Tommy and I knew each other, but he was a few years older and infinitely hipper. His dad and my dad were friends. I remember how sad Dad was when Tommy’s father passed. People’s Place sold “hippy” clothes and lots of blue jeans. Tommy had gotten a deal on a huge pile of blue jeans from some place in Asia. They were all bell-bottoms. I was headed off to Cornell and anxious to fit in with a bunch of kids from prep school. Fashion was changing. I wanted straight leg jeans and khaki pants and golf shirts with an alligator on them. Tommy was desperate to sell me cheap bell-bottoms. He knew that he had the wrong product for the times. I could see it in his eyes. I felt bad not buying something. Tommy was a local legend and hero to many of us. But, I had a limited budget (busboys don’t make that much money.)

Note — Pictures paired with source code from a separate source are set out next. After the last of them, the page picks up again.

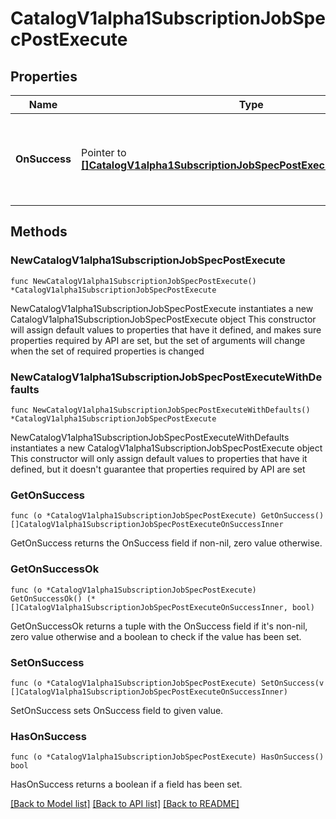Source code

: # CatalogV1alpha1SubscriptionJobSpecPostExecute

## Properties

Name | Type | Description | Notes
------------ | ------------- | ------------- | -------------
**OnSuccess** | Pointer to [**[]CatalogV1alpha1SubscriptionJobSpecPostExecuteOnSuccessInner**](CatalogV1alpha1SubscriptionJobSpecPostExecuteOnSuccessInner.md) | Actions to be executed after the new Subscription was created. | [optional] 

## Methods

### NewCatalogV1alpha1SubscriptionJobSpecPostExecute

`func NewCatalogV1alpha1SubscriptionJobSpecPostExecute() *CatalogV1alpha1SubscriptionJobSpecPostExecute`

NewCatalogV1alpha1SubscriptionJobSpecPostExecute instantiates a new CatalogV1alpha1SubscriptionJobSpecPostExecute object
This constructor will assign default values to properties that have it defined,
and makes sure properties required by API are set, but the set of arguments
will change when the set of required properties is changed

### NewCatalogV1alpha1SubscriptionJobSpecPostExecuteWithDefaults

`func NewCatalogV1alpha1SubscriptionJobSpecPostExecuteWithDefaults() *CatalogV1alpha1SubscriptionJobSpecPostExecute`

NewCatalogV1alpha1SubscriptionJobSpecPostExecuteWithDefaults instantiates a new CatalogV1alpha1SubscriptionJobSpecPostExecute object
This constructor will only assign default values to properties that have it defined,
but it doesn't guarantee that properties required by API are set

### GetOnSuccess

`func (o *CatalogV1alpha1SubscriptionJobSpecPostExecute) GetOnSuccess() []CatalogV1alpha1SubscriptionJobSpecPostExecuteOnSuccessInner`

GetOnSuccess returns the OnSuccess field if non-nil, zero value otherwise.

### GetOnSuccessOk

`func (o *CatalogV1alpha1SubscriptionJobSpecPostExecute) GetOnSuccessOk() (*[]CatalogV1alpha1SubscriptionJobSpecPostExecuteOnSuccessInner, bool)`

GetOnSuccessOk returns a tuple with the OnSuccess field if it's non-nil, zero value otherwise
and a boolean to check if the value has been set.

### SetOnSuccess

`func (o *CatalogV1alpha1SubscriptionJobSpecPostExecute) SetOnSuccess(v []CatalogV1alpha1SubscriptionJobSpecPostExecuteOnSuccessInner)`

SetOnSuccess sets OnSuccess field to given value.

### HasOnSuccess

`func (o *CatalogV1alpha1SubscriptionJobSpecPostExecute) HasOnSuccess() bool`

HasOnSuccess returns a boolean if a field has been set.


[[Back to Model list]](../README.md#documentation-for-models) [[Back to API list]](../README.md#documentation-for-api-endpoints) [[Back to README]](../README.md)



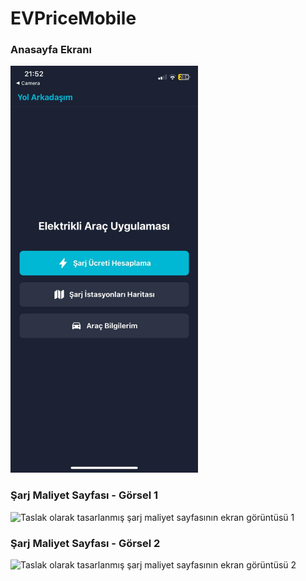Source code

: # EVPriceMobile

### Anasayfa Ekranı
<img src="image/Anasayfa.jpg" alt="Taslak olarak tasarlanmış anasayfanın ekran görüntüsü" width="300"/>

### Şarj Maliyet Sayfası - Görsel 1
<img src="image/Sarj_Maliyet_Sayfası_1.jpg" alt="Taslak olarak tasarlanmış şarj maliyet sayfasının ekran görüntüsü 1" width="300"/>

### Şarj Maliyet Sayfası - Görsel 2
<img src="image/Sarj_Maliyet_Sayfası_2.jpg" alt="Taslak olarak tasarlanmış şarj maliyet sayfasının ekran görüntüsü 2" width="300"/>





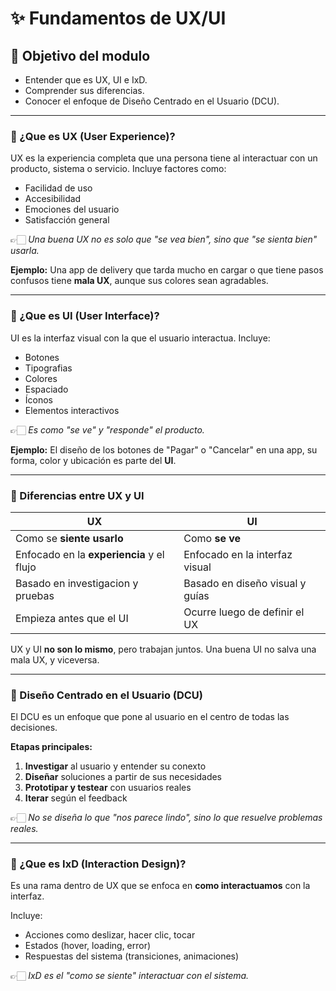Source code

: # ✨ Fundamentos de UX/UI

## 🎯 Objetivo del modulo

- Entender que es UX, UI e IxD.
- Comprender sus diferencias.
- Conocer el enfoque de Diseño Centrado en el Usuario (DCU).

---

### 🧠 ¿Que es UX (User Experience)?

UX es la experiencia completa que una persona tiene al interactuar con un producto, sistema o servicio. Incluye factores como:

- Facilidad de uso
- Accesibilidad
- Emociones del usuario
- Satisfacción general

👉🏻 *Una buena UX no es solo que "se vea bien", sino que "se sienta bien" usarla.*

**Ejemplo:**
Una app de delivery que tarda mucho en cargar o que tiene pasos confusos tiene **mala UX**, aunque sus colores sean agradables.

---

### 🎨 ¿Que es UI (User Interface)?

UI es la interfaz visual con la que el usuario interactua. Incluye:

- Botones
- Tipografias
- Colores
- Espaciado
- Íconos
- Elementos interactivos

👉🏻 *Es como "se ve" y "responde" el producto.*

**Ejemplo:**
El diseño de los botones de "Pagar" o "Cancelar" en una app, su forma, color y ubicación es parte del **UI**.

---

### 🔄️ Diferencias entre UX y UI

| **UX** | **UI** |
|----|----|
| Como se **siente usarlo** | Como **se ve** |
| Enfocado en la **experiencia** y el flujo | Enfocado en la interfaz visual |
| Basado en investigacion y pruebas | Basado en diseño visual y guías |
| Empieza antes que el UI | Ocurre luego de definir el UX |

UX y UI **no son lo mismo**, pero trabajan juntos. Una buena UI no salva una mala UX, y viceversa.

---

### 👥 Diseño Centrado en el Usuario (DCU)

El DCU es un enfoque que pone al usuario en el centro de todas las decisiones.

**Etapas principales:**

1. **Investigar** al usuario y entender su conexto
2. **Diseñar** soluciones a partir de sus necesidades
3. **Prototipar y testear** con usuarios reales
4. **Iterar** según el feedback

👉🏻 *No se diseña lo que "nos parece lindo", sino lo que resuelve problemas reales.*

---

### 🧭 ¿Que es IxD (Interaction Design)?

Es una rama dentro de UX que se enfoca en **como interactuamos** con la interfaz.
  
Incluye:

- Acciones como deslizar, hacer clic, tocar
- Estados (hover, loading, error)
- Respuestas del sistema (transiciones, animaciones)

👉🏻 *IxD es el "como se siente" interactuar con el sistema.*

<!-- 
Actividad reflexiva 01

1. pensa en una app que uses todos los dias:
    - Tiene buena o mala ux? porque? 
    - Que cosas te resultan comodas o incomodas?

2. Que diferencia notas entre como se ve (ui) y como se siente (ux) esa app?

3. Elegi una app que no te guste usar:
    - Que errores de ux identificas?
    - Cambiarias algo de su ui?

Escribilo en tu cuaderno, Notion o como comentario en este archivo
 -->
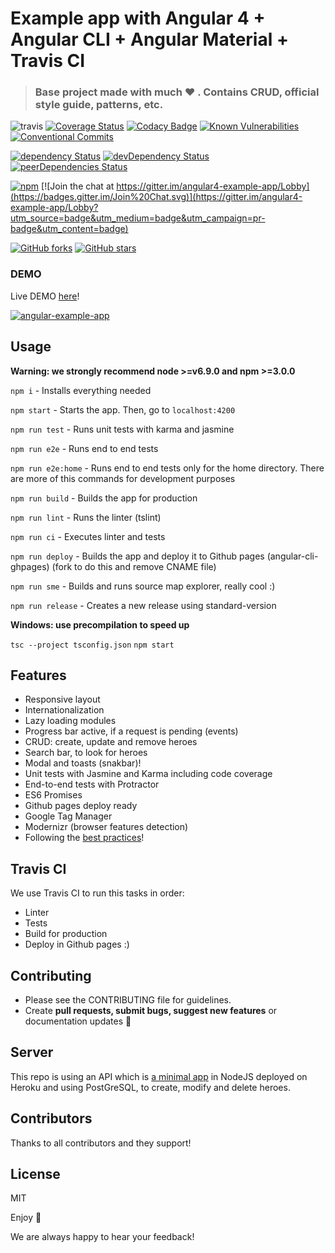 # Example app with Angular 4 + Angular CLI + Angular Material + Travis CI

> ### Base project made with much  :heart: . Contains CRUD, official style guide, patterns, etc.

![travis](https://travis-ci.org/Ismaestro/angular4-example-app.svg?branch=master)
[![Coverage Status](https://coveralls.io/repos/github/Ismaestro/angular4-example-app/badge.svg?branch=master)](https://coveralls.io/github/Ismaestro/angular4-example-app?branch=master)
[![Codacy Badge](https://api.codacy.com/project/badge/Grade/9d190a60fc864060ac054ba17a4e92e4)](https://www.codacy.com/app/Ismaestro/angular4-example-app?utm_source=github.com&utm_medium=referral&utm_content=Ismaestro/angular4-example-app&utm_campaign=badger)
[![Known Vulnerabilities](https://snyk.io/test/github/ismaestro/angular4-example-app/badge.svg)](https://snyk.io/test/github/ismaestro/angular4-example-app)
[![Conventional Commits](https://img.shields.io/badge/Conventional%20Commits-1.0.0-yellow.svg)](https://conventionalcommits.org)

[![dependency Status](https://david-dm.org/ismaestro/angular4-example-app.svg)](https://david-dm.org/ismaestro/angular4-example-app#info=dependencies)
[![devDependency Status](https://david-dm.org/ismaestro/angular4-example-app/dev-status.svg)](https://david-dm.org/ismaestro/angular4-example-app#info=devDependencies)
[![peerDependencies Status](https://david-dm.org/ismaestro/angular4-example-app/peer-status.svg)](https://david-dm.org/ismaestro/angular4-example-app?type=peer)

[![npm](https://img.shields.io/badge/demo-online-brightgreen.svg)](http://angularexampleapp.com/)
[![Join the chat at https://gitter.im/angular4-example-app/Lobby](https://badges.gitter.im/Join%20Chat.svg)](https://gitter.im/angular4-example-app/Lobby?utm_source=badge&utm_medium=badge&utm_campaign=pr-badge&utm_content=badge)

[![GitHub forks](https://img.shields.io/github/forks/ismaestro/angular4-example-app.svg?style=social&label=Fork)](https://github.com/ismaestro/angular4-example-app/fork)
[![GitHub stars](https://img.shields.io/github/stars/ismaestro/angular4-example-app.svg?style=social&label=Star)](https://github.com/ismaestro/angular4-example-app)

### DEMO

Live DEMO [here](http://angularexampleapp.com/)!

[![angular-example-app](http://thumbsnap.com/i/aIpN07i3.png?0812)](http://angularexampleapp.com/)

## Usage

**Warning: we strongly recommend node >=v6.9.0 and npm >=3.0.0**

`npm i` - Installs everything needed

`npm start` - Starts the app. Then, go to `localhost:4200`

`npm run test` - Runs unit tests with karma and jasmine

`npm run e2e` - Runs end to end tests

`npm run e2e:home` - Runs end to end tests only for the home directory. There are more of this commands for development purposes

`npm run build` - Builds the app for production

`npm run lint` - Runs the linter (tslint)

`npm run ci` - Executes linter and tests

`npm run deploy` - Builds the app and deploy it to Github pages (angular-cli-ghpages) (fork to do this and remove CNAME file)

`npm run sme` - Builds and runs source map explorer, really cool :)

`npm run release` - Creates a new release using standard-version

**Windows: use precompilation to speed up**

`tsc --project tsconfig.json`
`npm start`

## Features
* Responsive layout
* Internationalization
* Lazy loading modules
* Progress bar active, if a request is pending (events)
* CRUD: create, update and remove heroes
* Search bar, to look for heroes
* Modal and toasts (snakbar)!
* Unit tests with Jasmine and Karma including code coverage
* End-to-end tests with Protractor
* ES6 Promises
* Github pages deploy ready
* Google Tag Manager
* Modernizr (browser features detection)
* Following the [best practices](https://angular.io/guide/styleguide)!

## Travis CI
We use Travis CI to run this tasks in order:
* Linter
* Tests
* Build for production
* Deploy in Github pages
:)

## Contributing
- Please see the CONTRIBUTING file for guidelines.
- Create **pull requests, submit bugs, suggest new features** or documentation updates :wrench:

## Server

This repo is using an API which is [a minimal app](https://github.com/Ismaestro/nodejs-example-app) in NodeJS deployed on Heroku and using PostGreSQL, to create, modify and delete heroes.

## Contributors

Thanks to all contributors and they support!

## License

MIT

Enjoy :metal:

We are always happy to hear your feedback!
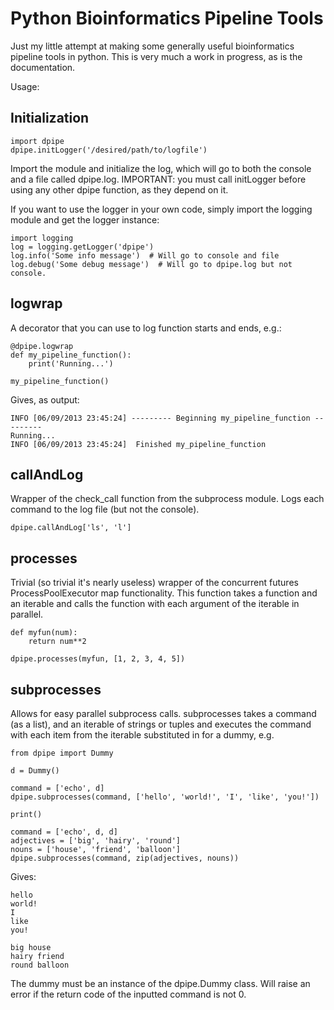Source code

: # Python Bioinformatics Pipeline Tools

Just my little attempt at making some generally useful bioinformatics pipeline tools in python.
This is very much a work in progress, as is the documentation.

Usage:

## Initialization

    import dpipe
    dpipe.initLogger('/desired/path/to/logfile')

Import the module and initialize the log, which will go to both the console and a file called dpipe.log. IMPORTANT: you must call initLogger before using any other dpipe function, as they depend on it.

If you want to use the logger in your own code, simply import the logging module and get the logger instance:

    import logging
    log = logging.getLogger('dpipe')
    log.info('Some info message')  # Will go to console and file
    log.debug('Some debug message')  # Will go to dpipe.log but not console.

## logwrap

A decorator that you can use to log function starts and ends, e.g.:

    @dpipe.logwrap
    def my_pipeline_function():
        print('Running...')

    my_pipeline_function()

Gives, as output:

    INFO [06/09/2013 23:45:24] --------- Beginning my_pipeline_function ---------
    Running...
    INFO [06/09/2013 23:45:24]  Finished my_pipeline_function

## callAndLog

Wrapper of the check_call function from the subprocess module. Logs each command to the log file (but not the console).

    dpipe.callAndLog['ls', 'l']

## processes

Trivial (so trivial it's nearly useless) wrapper of the concurrent futures ProcessPoolExecutor map functionality. This function takes a function and an iterable and calls the function with each argument of the iterable in parallel.

    def myfun(num):
        return num**2

    dpipe.processes(myfun, [1, 2, 3, 4, 5])

## subprocesses

Allows for easy parallel subprocess calls. subprocesses takes a command (as a list), and an iterable of strings or tuples and executes the command with each item from the iterable substituted in for a dummy, e.g.

    from dpipe import Dummy

    d = Dummy()

    command = ['echo', d]
    dpipe.subprocesses(command, ['hello', 'world!', 'I', 'like', 'you!'])

    print()

    command = ['echo', d, d]
    adjectives = ['big', 'hairy', 'round']
    nouns = ['house', 'friend', 'balloon']
    dpipe.subprocesses(command, zip(adjectives, nouns))


Gives:

    hello
    world!
    I
    like
    you!

    big house
    hairy friend
    round balloon

The dummy must be an instance of the dpipe.Dummy class.
Will raise an error if the return code of the inputted command is not 0.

That winter, People’s Place went out of business and I think Tommy ended up filing for bankruptcy. All of us local kids were sad. What is striking, in hindsight, is that failure was probably the best thing ever to happen to Tommy Hilfiger. It is also an object lesson. If you want to succeed, you need to be prepared to fail. Ray Kroc went bankrupt eight times before he bought the franchise rights to McDonalds. Lots of people expected that venture to be number nine. Tommy Hilfiger did what all successful people do. He got up, brushed himself off, and tried again. His next venture turned out to be wildly more successful than his first.
“The road to success is not easy to navigate,” he says, “but with hard work, drive and passion, it’s possible to achieve the American dream.”
Passion matters. Every successful business owner I have ever met had tremendous passion for what they were doing. It was rarely about the money. For many, that passion took on the form of an almost epic quest. I manage money because I am passionate about it. I write this newspaper column because I am passionate about it. If you want to succeed in any venture in life, pursue that venture with passionate intent and be prepared to fail. If you are not prepared for failure, you will never succeed.